The word yad (Heb. יד) means “hand.” It can also refer to the pointer used during the public reading of the Torah scroll. The traditional shape of the pointer is a long arm topped with a closed fist and the index finger pointing. The pointer helps the person reading the Torah follow the words inside the scroll.

Just as a hand is on the side of the body,1 the term yad can also be used to describe a place other than one’s regular location, such as the outskirts of a city or an encampment.2

This was the intention when the Holocaust Museum in Jerusalem was named Yad Vashem.
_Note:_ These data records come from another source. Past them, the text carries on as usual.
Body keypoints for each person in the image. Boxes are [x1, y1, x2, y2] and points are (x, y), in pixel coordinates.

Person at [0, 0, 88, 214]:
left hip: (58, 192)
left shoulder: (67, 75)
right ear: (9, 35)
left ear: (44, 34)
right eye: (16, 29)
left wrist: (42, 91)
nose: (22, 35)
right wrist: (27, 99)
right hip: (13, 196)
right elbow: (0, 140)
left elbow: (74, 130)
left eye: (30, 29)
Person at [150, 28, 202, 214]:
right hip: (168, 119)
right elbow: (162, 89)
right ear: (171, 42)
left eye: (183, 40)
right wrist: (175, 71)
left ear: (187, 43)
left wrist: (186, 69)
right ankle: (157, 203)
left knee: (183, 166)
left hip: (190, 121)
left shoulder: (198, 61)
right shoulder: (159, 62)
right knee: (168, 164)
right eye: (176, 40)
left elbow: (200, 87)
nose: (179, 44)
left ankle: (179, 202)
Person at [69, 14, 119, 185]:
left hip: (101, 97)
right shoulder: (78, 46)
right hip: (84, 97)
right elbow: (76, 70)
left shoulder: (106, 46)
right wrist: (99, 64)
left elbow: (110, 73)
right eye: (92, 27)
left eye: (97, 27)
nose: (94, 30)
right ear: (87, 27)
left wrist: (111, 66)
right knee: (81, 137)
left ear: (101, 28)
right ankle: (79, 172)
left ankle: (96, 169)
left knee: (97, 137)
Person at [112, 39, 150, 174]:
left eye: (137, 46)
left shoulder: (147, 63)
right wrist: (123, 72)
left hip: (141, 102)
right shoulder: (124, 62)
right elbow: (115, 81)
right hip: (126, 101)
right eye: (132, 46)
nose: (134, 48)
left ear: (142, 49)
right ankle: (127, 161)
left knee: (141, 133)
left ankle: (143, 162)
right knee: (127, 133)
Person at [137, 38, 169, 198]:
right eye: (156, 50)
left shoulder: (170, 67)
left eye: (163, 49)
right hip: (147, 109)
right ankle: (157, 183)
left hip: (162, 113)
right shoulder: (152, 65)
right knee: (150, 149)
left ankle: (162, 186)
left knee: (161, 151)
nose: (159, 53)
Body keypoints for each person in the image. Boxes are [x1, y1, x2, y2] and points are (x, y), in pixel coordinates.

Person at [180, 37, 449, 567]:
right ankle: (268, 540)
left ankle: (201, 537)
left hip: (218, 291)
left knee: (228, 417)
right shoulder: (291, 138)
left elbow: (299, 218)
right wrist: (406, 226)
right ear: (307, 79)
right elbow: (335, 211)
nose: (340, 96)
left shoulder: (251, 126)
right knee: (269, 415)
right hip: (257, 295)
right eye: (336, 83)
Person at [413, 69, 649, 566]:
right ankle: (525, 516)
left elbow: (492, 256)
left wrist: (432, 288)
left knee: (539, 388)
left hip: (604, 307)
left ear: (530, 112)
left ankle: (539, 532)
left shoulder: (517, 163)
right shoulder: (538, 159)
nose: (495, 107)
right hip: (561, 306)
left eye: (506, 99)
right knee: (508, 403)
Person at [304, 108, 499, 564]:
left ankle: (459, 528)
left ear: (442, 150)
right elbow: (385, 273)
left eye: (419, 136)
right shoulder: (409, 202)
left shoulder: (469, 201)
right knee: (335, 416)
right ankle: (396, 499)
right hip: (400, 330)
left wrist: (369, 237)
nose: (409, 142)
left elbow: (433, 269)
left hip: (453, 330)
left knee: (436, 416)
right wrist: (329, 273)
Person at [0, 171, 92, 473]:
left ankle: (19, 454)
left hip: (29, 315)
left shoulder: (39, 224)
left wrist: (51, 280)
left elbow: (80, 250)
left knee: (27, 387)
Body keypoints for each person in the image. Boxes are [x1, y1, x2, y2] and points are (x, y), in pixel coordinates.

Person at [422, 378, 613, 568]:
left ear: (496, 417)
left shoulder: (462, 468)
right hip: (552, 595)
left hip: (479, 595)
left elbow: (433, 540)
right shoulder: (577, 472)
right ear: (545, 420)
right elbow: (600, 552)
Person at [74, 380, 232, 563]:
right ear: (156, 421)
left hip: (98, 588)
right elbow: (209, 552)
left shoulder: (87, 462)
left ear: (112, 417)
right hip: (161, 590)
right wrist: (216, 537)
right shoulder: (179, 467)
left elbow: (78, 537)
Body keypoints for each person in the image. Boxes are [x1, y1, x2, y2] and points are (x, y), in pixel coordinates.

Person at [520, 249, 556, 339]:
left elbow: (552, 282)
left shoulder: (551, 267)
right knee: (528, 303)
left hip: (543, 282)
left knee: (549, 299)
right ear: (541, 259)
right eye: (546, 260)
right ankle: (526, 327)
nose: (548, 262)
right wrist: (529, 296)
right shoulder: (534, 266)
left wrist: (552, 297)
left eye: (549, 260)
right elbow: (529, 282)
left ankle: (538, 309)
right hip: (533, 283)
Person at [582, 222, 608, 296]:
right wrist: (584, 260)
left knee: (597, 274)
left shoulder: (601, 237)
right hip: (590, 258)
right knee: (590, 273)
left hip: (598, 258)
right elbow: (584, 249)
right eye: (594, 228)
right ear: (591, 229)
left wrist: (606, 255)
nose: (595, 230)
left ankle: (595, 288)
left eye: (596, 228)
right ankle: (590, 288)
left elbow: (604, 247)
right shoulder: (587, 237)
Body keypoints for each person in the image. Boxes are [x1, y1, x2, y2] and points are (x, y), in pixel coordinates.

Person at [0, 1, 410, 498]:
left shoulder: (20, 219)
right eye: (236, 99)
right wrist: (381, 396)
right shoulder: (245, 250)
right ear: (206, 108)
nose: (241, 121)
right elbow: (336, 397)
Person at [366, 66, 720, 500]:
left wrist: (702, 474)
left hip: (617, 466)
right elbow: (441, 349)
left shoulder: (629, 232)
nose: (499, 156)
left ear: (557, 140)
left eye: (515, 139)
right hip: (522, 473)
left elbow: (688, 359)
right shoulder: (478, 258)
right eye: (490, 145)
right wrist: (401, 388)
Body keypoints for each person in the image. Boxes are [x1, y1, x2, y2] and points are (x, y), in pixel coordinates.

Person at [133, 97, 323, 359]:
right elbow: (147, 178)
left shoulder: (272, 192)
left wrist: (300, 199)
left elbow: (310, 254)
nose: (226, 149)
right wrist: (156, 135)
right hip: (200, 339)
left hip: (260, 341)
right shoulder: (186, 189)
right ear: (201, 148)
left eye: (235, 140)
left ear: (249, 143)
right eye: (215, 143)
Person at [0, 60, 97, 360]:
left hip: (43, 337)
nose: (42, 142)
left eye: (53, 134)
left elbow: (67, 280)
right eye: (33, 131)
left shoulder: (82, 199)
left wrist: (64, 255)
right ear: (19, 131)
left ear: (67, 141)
The words are from Isaiah (56:4–5):

For so says the L‑rd to the eunuchs who will keep My Sabbaths and will choose what I desire and hold fast to My covenant: “I will give them in My house and in My walls yad vashem, better than sons and daughters; an everlasting name I will give him, which will not be discontinued.”

The words yad vashem can be translated here “as a place specifically to memorialize.”3 So the verse would read, “I will give them in My house and in My walls a place [to memorialize] their deeds, and thus their name (“shem”) [will be continued].”

The museum was given this name, then, because it functions as a memorial for those murdered in the Holocaust. According to their mission statement, “As the Jewish people’s living memorial to the Holocaust, Yad Vashem safeguards the memory of the past and imparts its meaning to future generations.”